When looking at the work ahead of you, put aside your money right away. Mid-project delays are time-consuming, money-eating and extremely inconvenient. Avoid them by collecting the money you'll need for the project, factoring in the cost of tools, hardware, time and other supplies. To cushion for unexpected expenses, add a contingency of 10%. If you are doing a major home improvement, such as roof or plumbing replacement, then take your highest estimate and double it. But don't spend a penny more than is completely necessary - your conitngency money is only for unexpected problems.

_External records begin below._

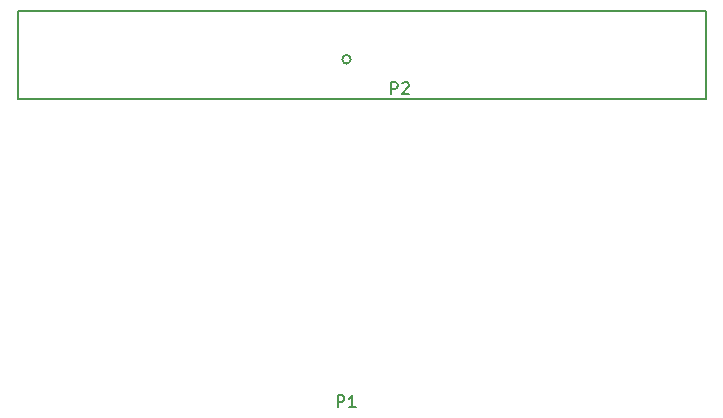
<source format=gbr>
*
%LPD*%
%LN915 PCB Antenna 01-F.SilkS*%
%FSLAX25Y25*%
%MOIN*%
%AD*%
%AD*%
%ADD31C,0.005905512*%
G54D31*
%SRX1Y1I0.0J0.0*%
G1X113629Y84631D2*
G75*
G3X113629Y84631I-1420J0D1*
G74*
G1X2760Y74789D2*
G1X2760Y73214D1*
G1X231894Y74789D2*
G1X231894Y71246D1*
G1X2760Y74395D2*
G1X2760Y71246D1*
G1X81894Y71246D1*
G1X81500Y100773D2*
G1X2760Y100773D1*
G1X2760Y74789D1*
G1X81500Y71246D2*
G1X231894Y71246D1*
G1X231894Y74789D2*
G1X231894Y100773D1*
G1X81500Y100773D1*
G1X109299Y-31309D2*
G1X109299Y-27372D1*
G1X110799Y-27372D1*
G1X111174Y-27559D1*
G1X111361Y-27747D1*
G1X111549Y-28121D1*
G1X111549Y-28684D1*
G1X111361Y-29059D1*
G1X111174Y-29246D1*
G1X110799Y-29434D1*
G1X109299Y-29434D1*
G1X115298Y-31309D2*
G1X113048Y-31309D1*
G1X114173Y-31309D2*
G1X114173Y-27372D1*
G1X113798Y-27934D1*
G1X113423Y-28309D1*
G1X113048Y-28496D1*
G1X127015Y73022D2*
G1X127015Y76959D1*
G1X128515Y76959D1*
G1X128890Y76772D1*
G1X129078Y76584D1*
G1X129265Y76209D1*
G1X129265Y75647D1*
G1X129078Y75272D1*
G1X128890Y75084D1*
G1X128515Y74897D1*
G1X127015Y74897D1*
G1X130765Y76584D2*
G1X130952Y76772D1*
G1X131327Y76959D1*
G1X132265Y76959D1*
G1X132640Y76772D1*
G1X132827Y76584D1*
G1X133015Y76209D1*
G1X133015Y75834D1*
G1X132827Y75272D1*
G1X130577Y73022D1*
G1X133015Y73022D1*
M2*

</source>
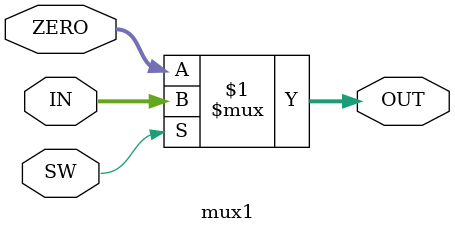
<source format=v>
`timescale 1ns / 1ps


module mux1(input SW, input [11:0] ZERO, IN, output [11:0] OUT);
    
    assign OUT = SW ? IN : ZERO; 

endmodule

</source>
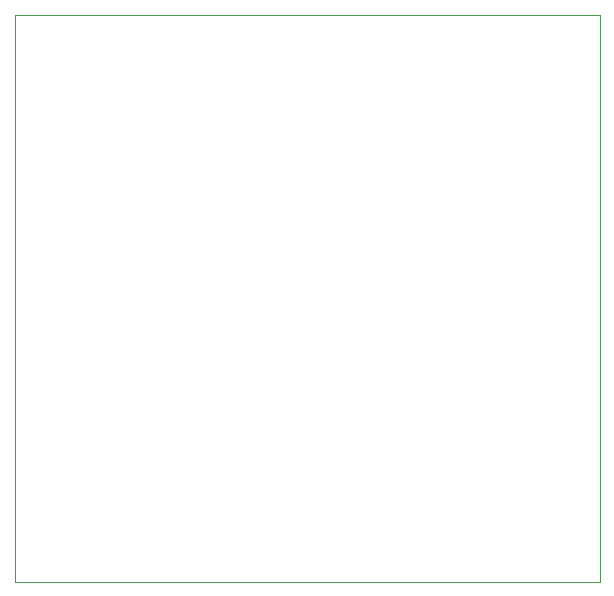
<source format=gm1>
G04 #@! TF.GenerationSoftware,KiCad,Pcbnew,8.0.1*
G04 #@! TF.CreationDate,2024-05-12T16:17:47-04:00*
G04 #@! TF.ProjectId,recyclobot,72656379-636c-46f6-926f-742e6b696361,rev?*
G04 #@! TF.SameCoordinates,Original*
G04 #@! TF.FileFunction,Profile,NP*
%FSLAX46Y46*%
G04 Gerber Fmt 4.6, Leading zero omitted, Abs format (unit mm)*
G04 Created by KiCad (PCBNEW 8.0.1) date 2024-05-12 16:17:47*
%MOMM*%
%LPD*%
G01*
G04 APERTURE LIST*
G04 #@! TA.AperFunction,Profile*
%ADD10C,0.050000*%
G04 #@! TD*
G04 APERTURE END LIST*
D10*
X152000000Y-79000000D02*
X152000000Y-127000000D01*
X102500000Y-127000000D02*
X102500000Y-79000000D01*
X151000000Y-127000000D02*
X102500000Y-127000000D01*
X102500000Y-79000000D02*
X152000000Y-79000000D01*
X152000000Y-127000000D02*
X151000000Y-127000000D01*
M02*

</source>
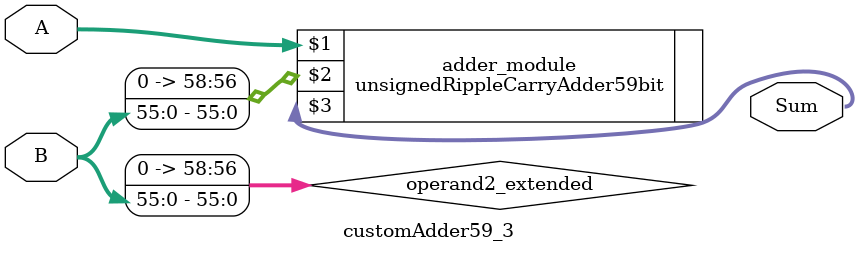
<source format=v>
module customAdder59_3(
                        input [58 : 0] A,
                        input [55 : 0] B,
                        
                        output [59 : 0] Sum
                );

        wire [58 : 0] operand2_extended;
        
        assign operand2_extended =  {3'b0, B};
        
        unsignedRippleCarryAdder59bit adder_module(
            A,
            operand2_extended,
            Sum
        );
        
        endmodule
        
</source>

2. Salvage materials from internet sites and local ads.
Materials like wood, brick and extra paint can be found on sites like Craigslist or in the local Pennysaver, and for much cheaper than you would find them in store. You can also check classified ads for discounts on used or surplus building materials. These are easy ways to save on prep costs.

3. Take advantage of warehouse discounts.
Home improvement and big box stores are always having sales, so look for big discounts in paint, lumber, lighting and décor. Smaller boutique retailers like to convince people that their products are of higher quality, but this may not always be the case. Just look at the quality of the product itself, and do a little internet research if you're unsure. If you can get it at a big retailer, you're likely to save.

4. Work with family and friends.
Two hands are better than one, and four hands are definitely better than two. Whenever there's DIY involved, you want all the help and support that you can get. Don't be shy about recruiting the carpenters, plumbers and other handy people in your family. You can always offer your own expertise in return. Another option is to split the project cost with people performing the same tasks. For example, outdoor landscaping, wood chipping or big fence remodels can be pricey, but if your neighbors are interested in doing something similar this season, consider going in together to pay for the supplies. Time and money saved is never a bad thing.

5. Refurbish rather than replace.
A lot of times, making a project out of something old is the cheapest way to go. Rather than trashing your stuff and replacing it, give it a nice makeover; you'll feel much more accomplished, and save some money, too. Consider painting old cabinets, refinishing hardwood floors or adding new hardware to older doors and window. Each move provides a fresh look and saves you a bundle compared to a major overhaul.

6. Know when to hire a professional.
Nothing hurts more than getting most of the way through a project, and your budget, only to realize that something has gone wrong - horribly wrong. Not only have you wasted away your cash supply, but you've also spent countless hours working, only to have to front more cash for a professional to do it. If there is a project that is over your head, whether it involves intricate electrical work or internal plumbing, don't be afraid to reach out to someone who makes a living doing just that. If you're really gung-ho about doing it yourself, then look into free "how-to" classes at home improvement stores. Don't risk making something worse before making it better.

The Bottom Line
A budget can make or break your home repair scenario. And really, the last thing you want to think about when you're making your home a better place to live is the money. To avoid any dramatic setbacks, and to make your dollar do the most for you, follow our six simple tips. When all is said and done, you'll have a great remodel and a fuller wallet to show for it.